Igual yo no soy una invitada muy noble para este tipo de festejos. Tanto esfuerzo, tanta sonrisa, tanto sushi. Tamaña felicidad incipiente en un lindo jardín una noche de diciembre, con ricos tragos y linda música, me pone muy sensible. Tanta perfección me causa demasiadas sospechas.

La pasé bien. No hay que ser desagradecida. Rica la comida, el novio lindo, precioso el perro, divina la alfombra, un amor tu cuñada.

Se van a pasar las fiestas a Hawai.

Buen viaje Vero.

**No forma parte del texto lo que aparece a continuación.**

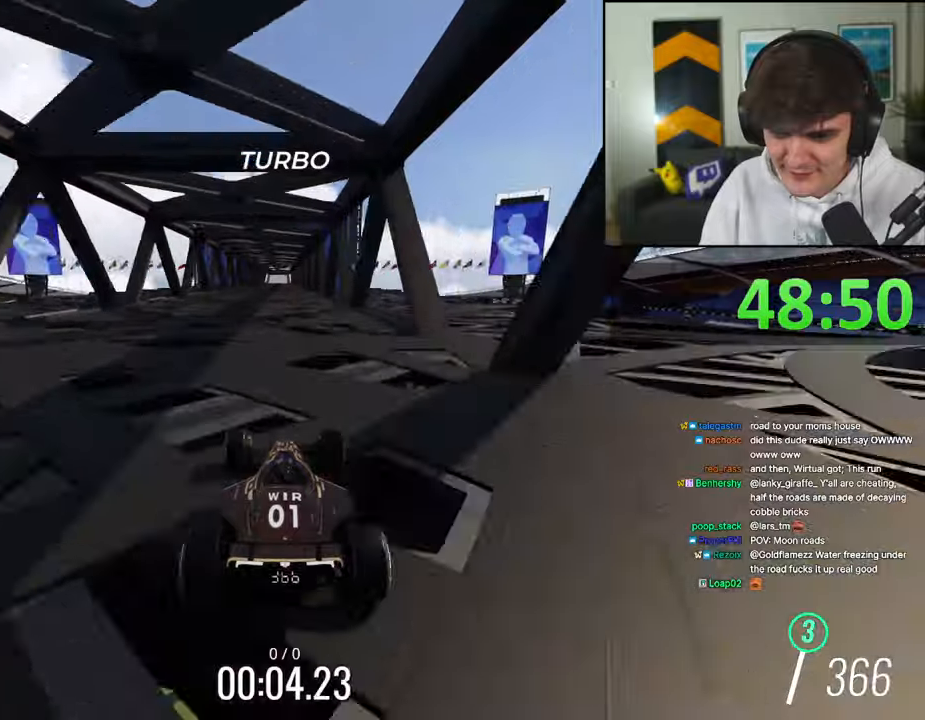
{"keys": ["up"], "events": []}
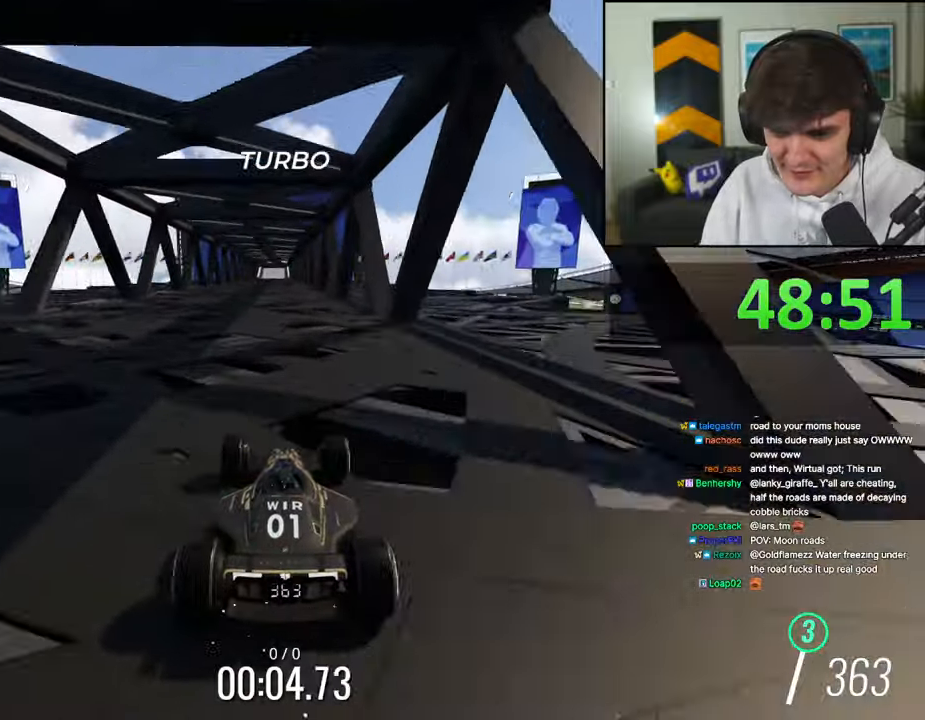
{"keys": ["up"], "events": []}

Buena vida.

Domingo 5 de diciembre

El domingo es un buen día para nada. Para pensar y pensar. Y terminar mal enroscada.

 

Quiero escribir para ordenar mi cabeza. Quiero empezar terapia con alguien nuevo. Yo hago un esfuerzo, pongo voluntad. Pero ya no lo aguantaba más. Tanto que me lo habían recomendado. Un buen profesional. Pero me cansó. No es normal que en la mitad de una sesión, le suene el celular con mensajitos de texto, todo el tiempo. La primera vez no me molestó. Debe ser una emergencia, pensé. Y no puedo ser tan egoísta. Lo mío, por suerte, no es una emergencia. Pero yo no sabía si tenía que esperar a que termine de leerlo para seguir hablando y entonces buscaba temas intrascendentes, como para que no se perdiera nada importante. Y para que no se haga un silencio molesto que lo pusiera en evidencia. Para no ponerlo incómodo, pobre. Porque no era solo que los leía. ¡Los contestaba! Él trataba de que yo no me diera cuenta. Hacía lo imposible. Sostenía el celular chiquito con las dos manos y alternaba los pulgares apretando teclas rapidísimo. Para tratar de disimular ponía las manos entre sus muslos. Y me terminó cansando. Mucho esfuerzo: tratar de ordenar mi relato, y ocuparme de no ponerlo incómodo era demasiado. Muy entrecortado todo. Y jugábamos sin tiempo de descuento.